Если бы Рим в каком-то пункте отказался от исторической непрерывности, а именно в самом опасном пункте — присоединения к папской верховной власти римской светской империи — не исключено, что все здание вскоре бы рухнуло, потому что чисто религиозное назначение империи настолько сильно притянуто за уши, что еще Блаженный Августин его опровергал.
>125 В то время как действительная империя — это один из капитальных основополагающих фактов истории и понимание ее «божественного происхождения» (поэтому неограниченная) уходит корнями намного дальше, чем какая-то евангельская традиция или учение. Ни один из указанных выше действительных протестантов — потому что они, а не вышедшие из римской церкви заслуживают это негативное обозначение — ни один не оказал сколько-нибудь продолжительного влияния, — в установленных рамках это была невозможная вещь. Если взять более подробную историю Церкви, то вызовет удивление большое количество выдающихся католиков, которые всю свою жизнь посвятили осознанию религии, борьбе против материалистической точки зрения, распространению учения Августина, устранению священнического безобразия и т. д., но их воздействие было бесследно утрачено. Чтобы создать в этой Церкви что–то постоянное, требовалось, чтобы значительные личности, такие как Августин, противоречили сами себе, или, как Фома Аквинский, ухватив корень специфической римской мысли, с юности решительно преобразовать в соответствии с ней собственную индивидуальность. Иначе оставался только один выход: полная эмансипация. Кто воскликнул вместе с Мартином Лютером: «Покончено с римским стулом!»,
>126 тот отказался от безнадежной, противоречивой борьбы, в которой был побежден сначала эллинский Восток, затем весь Север, насколько он в ней пребывал: одновременно он, и только он, дал возможность национального возрождения, так как тот, кто отказывается от Рима, одновременно отвергает имперскую мысль.

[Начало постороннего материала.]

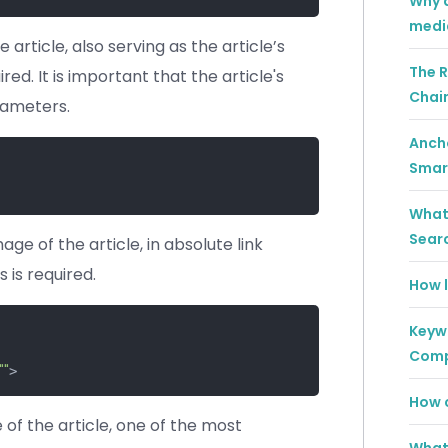
Why a
medi
e article, also serving as the article’s
The R
ired. It is important that the article's
Chai
rameters.
Ancho
Smar
What 
Sear
ge of the article, in absolute link
 is required.
How l
Keywo
Comp
""
> 
How c
of the article, one of the most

Так далеко в интересующее нас время не зашло, за единственным исключением начинающегося движения вальденсов. Борьба между Севером и Югом была и оставалась неравной, доведенной до конца внутри одной считавшейся авторитарной церкви. Существовало множество сект, чаще всего чисто теологических. Пожалуй, арианство могло исполнить роль специфически германского христианства, но его последователи не имели культурных предпосылок для пропагандистского воздействия и возможности защищать свою точку зрения. Напротив, бедные вальденсы, несмотря на то что Рим постоянно (в последний раз в 1685 году), как только смог всех их схватить и казнить, сохранились до сегодняшнего дня и имеют в Риме свою собственную церковь: доказательство того, что если кто–то так же последователен, как Рим, удерживается, даже будучи слабым.